There’s no denying adblockers are controversial.
As online ad revenue continues to fall, many content platforms, even mainstream newspaper websites, are adopting advertising methods that unfortunately annoy and hinder a reader’s user experience. On the modern internet, pop-ups that are intentionally difficult to close, and distracting autoplay videos, are now common across a wide range of reputable websites.
But with this in mind, even online portals taking advantage of less intrusive ads have their revenue streams minimized by adblocking software, effectively pulling money out of content creator’s pockets, and killing the open web in the process.
And now that Apple is finally allowing ad blocking apps in the iOS App Store – something Google’s Android OS has already done for a number of years now – the popularity of adblocking has increased exponentially, especially in the mobile world.
However, the ethical ramifications stemming from adblocking software has also quickly become a topic of discussion thanks to adblocking app, Peace, being pulled from the iOS App Store.
The developer behind the app, Tumblr co-founder Marco Arment, pulled it, despite the fact that the service made it to the top spot in the paid section of the App Store.
“I know pulling Peace from the store after just two days is going to be an immensely unpopular move, and subject me to a torrent of unpleasantness. But that’ll end soon enough, and that’s better than how I’d feel if I kept going.”
Users who already downloaded the app will be able to continue using it, but Arment says he will no longer update or maintain it. Arment felt that while ad blockers remove intrusive ads and pop-up banners, they weren’t an appropriate solution to one of the internets most significant problems.
TunnelBear, which has offered a desktop VPN switching service for a number of years now, aims to give users a more ethically minded, customizable iOS adblocking app, called BlockBear.
“We wanted to really give people options. One of the things we wanted to make clear in terms of how we’re reaching out to people, is obviously this is an app that can block ads and obviously there’s publishers with ad based revenue streams,” said Dochuk.
“But we want to make it easy so that people who feel passionate about supporting content they’re viewing, it’s about as simple as turning off ads and leaving privacy and social buttons on and you can have a much more private experience while still supporting content producers making content you’re enjoying.”
What separates Dochuk’s BlockBear from other adblocking iOS apps is it allows users to whitelist websites they want to support, as well as choose between blocking ads, social buttons and various forms of web tracking. TunnelBear is also working on a new feature that lets users only block specific website characteristics, allowing users to block cookies and other tracking features, but still view advertisements.

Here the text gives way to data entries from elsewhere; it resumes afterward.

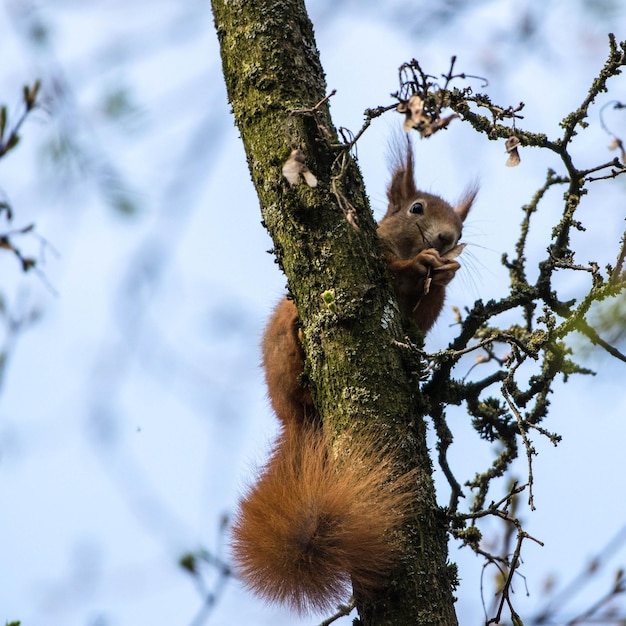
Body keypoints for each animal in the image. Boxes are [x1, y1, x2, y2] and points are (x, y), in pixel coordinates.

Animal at [229, 139, 472, 612]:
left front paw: (444, 272)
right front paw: (421, 263)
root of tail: (295, 420)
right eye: (417, 208)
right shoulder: (377, 253)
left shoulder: (421, 316)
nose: (447, 240)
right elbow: (393, 269)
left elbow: (421, 317)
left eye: (460, 227)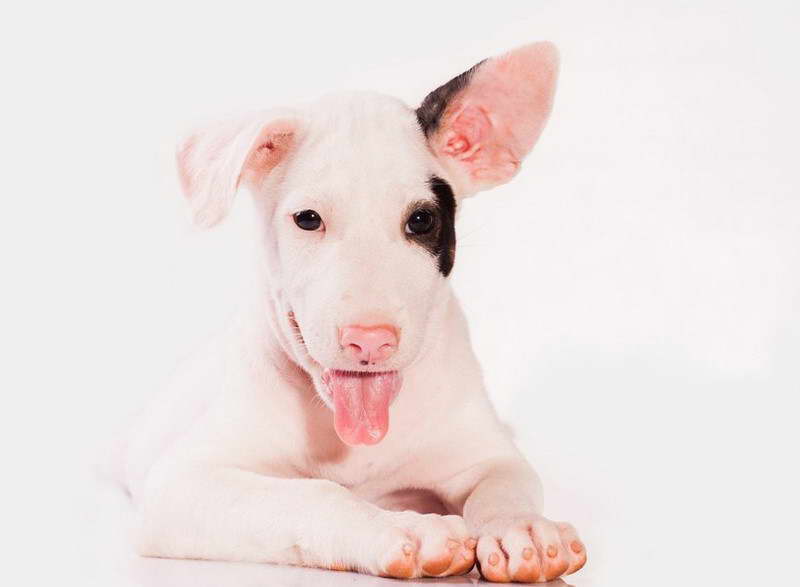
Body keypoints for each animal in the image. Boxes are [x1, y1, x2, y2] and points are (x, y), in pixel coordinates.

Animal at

Other adblockers offer similar functionality, but in a much shadier way that doesn’t help the end user. For example, Crystal gives companies the opportunity to pay a fee to get through the app’s adblocking filters, effectively making it useless to purchase the app in the first place.
Dochuk says that his company’s approach to privacy tools has always been trying to open them up to a wider audience and that for TunnelBear, BlockBear is his company’s latest attempt at making privacy more accessible to the average consumer. This is accomplished through the apps tongue-and-cheek mascot, as well as its easy to navigate user interface.
TunnelBear eventually plans to offer dual subscriptions to customers, allowing them to opt into BlockBear and TunnelBear at the same time, and also didn’t rule out the possibility of a desktop or Android version of the app releasing at some point in the near future.